A recent report by the Council of Foreign Relations said TPP reforms included strengthening intellectual property protections, promoting competitive and transparent business laws as well as enforcing labor and environmental standards.
While the TPP was seen as a “symbol of U.S. commitment to the East Asia region,” it was not immediately clear how big an impact Trump’s withdrawal could have on America’s role in region.
Some believe the end of the deal could boost China’s Regional Comprehensive Economic Partnership (RCEP), putting Beijing in a better position to spearhead its own agreements. Others, however, argue that China’s free trade deals are more for the sake of public relations.
AEI’s Derek Scissors said what Trump needs to do is combine America’s withdraw from the TPP “with a new, meaningful initiative in Asia showing a different commitment than under Obama but nonetheless a strong U.S. commitment.”
Just how big an impact Washington’s withdraw from the deal will have on China depends on what Trump does to follow up.
“If the US goes beyond rejecting TPP and begins to ignore Asia, then China will naturally become more important,” Scissors said. “However, this may lead countries such as Japan and India to seek to balance China rather than cooperate more.”
Malaysia’s Minister of International Trade and Industry (MITI) Mustapa Mohamed, told a conference in Kuala Lumpur that as many as one million jobs were to have been created under the pact. “If there is no TPP Agreement, then those would not be generated,” he said.

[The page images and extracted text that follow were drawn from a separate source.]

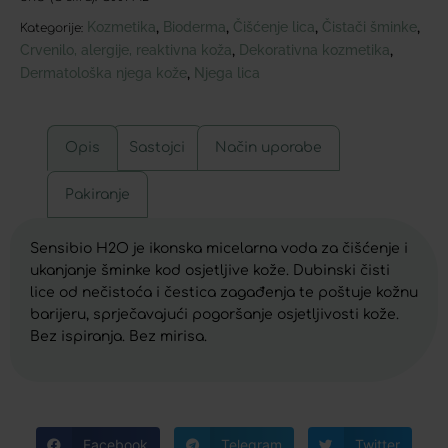
Kozmetika
Bioderma
Čišćenje lica
Čistači šminke
,
,
,
,
Kategorije:
Crvenilo, alergije, reaktivna koža
Dekorativna kozmetika
,
,
Dermatološka njega kože
Njega lica
,
Opis
Sastojci
Način uporabe
Pakiranje
Sensibio H2O je ikonska micelarna voda za čišćenje i
ukanjanje šminke kod osjetljive kože. Dubinski čisti
lice od nečistoća i čestica zagađenja te poštuje kožnu
barijeru, sprječavajući pogoršanje osjetljivosti kože.
Bez ispiranja. Bez mirisa.
Facebook
Telegram
Twitter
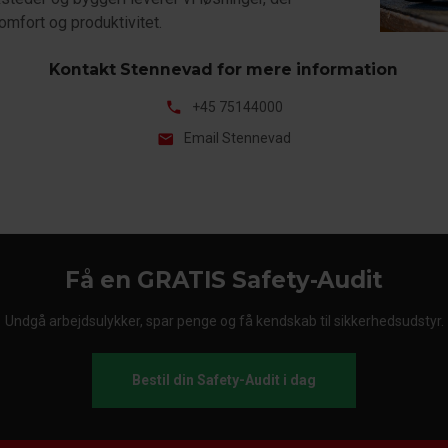
omfort og produktivitet.
Kontakt Stennevad for mere information
phone
+45 75144000
mail
Email Stennevad
Få en GRATIS Safety-Audit
Undgå arbejdsulykker, spar penge og få kendskab til sikkerhedsudstyr.
Bestil din Safety-Audit i dag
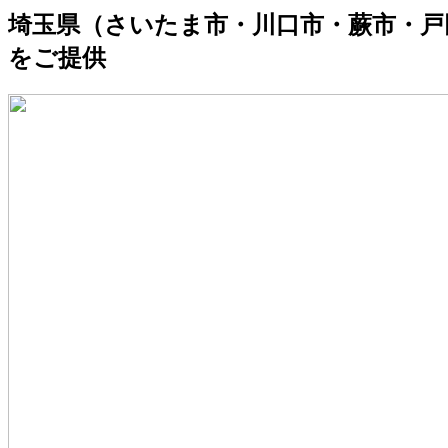
埼玉県（さいたま市・川口市・蕨市・戸
をご提供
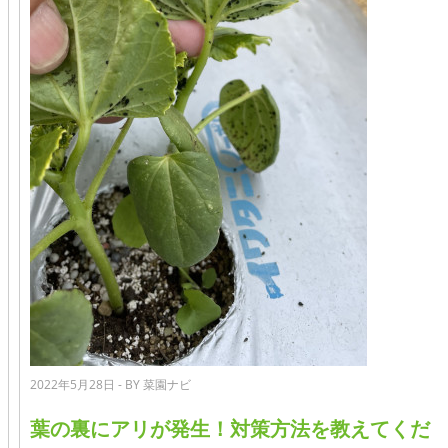
2022年5月28日 - BY 菜園ナビ
葉の裏にアリが発生！対策方法を教えてくだ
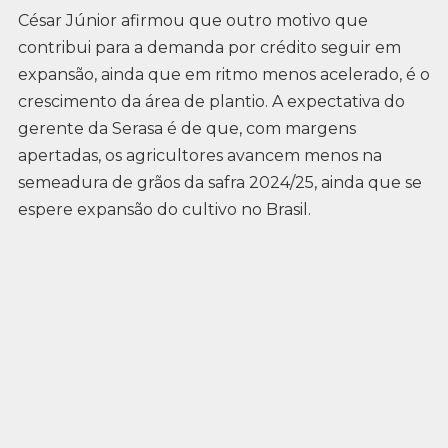
César Júnior afirmou que outro motivo que
contribui para a demanda por crédito seguir em
expansão, ainda que em ritmo menos acelerado, é o
crescimento da área de plantio. A expectativa do
gerente da Serasa é de que, com margens
apertadas, os agricultores avancem menos na
semeadura de grãos da safra 2024/25, ainda que se
espere expansão do cultivo no Brasil.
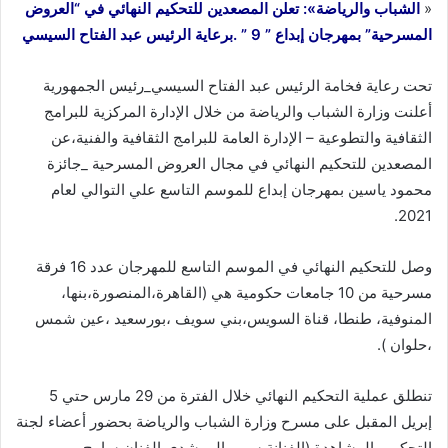
«
الشباب والرياضة»: تعلن المصعدين للتحكيم النهائي في “العروض
المسرحية” بمهرجان إبداع ” 9 ” .برعاية الرئيس عبد الفتاح السيسي
تحت رعاية فخامة الرئيس عبد الفتاح السيسي_رئيس الجمهورية
أعلنت وزارة الشباب والرياضة من خلال الإدارة المركزية للبرامج
الثقافية والتطوعية – الإدارة العامة للبرامج الثقافية والفنية،عن
المصعدين للتحكيم النهائي في مجال العروض المسرحية _جائزة
محمود ياسين بمهرجان إبداع للموسم التاسع علي التوالي لعام
2021.
وصل للتحكيم النهائي في الموسم التاسع للمهرجان عدد 16 فرقة
مسرحية من 10 جامعات حكومية هي (القاهرة،المنصورة،بنها،
المنوفية، طنطا، قناة السويس،بني سويف ،بورسعيد ،عين شمس
،حلوان ).
تنطلق عملية التحكيم النهائي خلال الفترة من 29 مارس حتي 5
إبريل المقبل على مسرح وزارة الشباب والرياضة بحضور أعضاء لجنة
التحكيم والمشاهدة (الفنانة سهير المرشدي،الفنان سامح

Economists say Trump is likely to compromise on several policy issues, including tariffs on goods from China, and a renegotiation of the free trade deal with South Korea.
ANZ’s Daniel Bean, reflecting a tone among analysts, is optimistic Trump’s campaign rhetoric will adjust once in office.
“What was said on the campaign trail relative to the reality of what occurs is still something that is open to question. So you have to be optimistic, to hopefully when the reality of office arrives, the tone of diplomacy changes somewhat,” Bean said.
The Governor of the Thai Stock Exchange, Prinn Panitchpakdi, agreed, telling VOA, “What is the rhetoric, what is the reality, what is the real policy? One thing I hope [is that] he will get more constructive, and more practical – which I think [he will]. He a practical man, he’s a businessman.”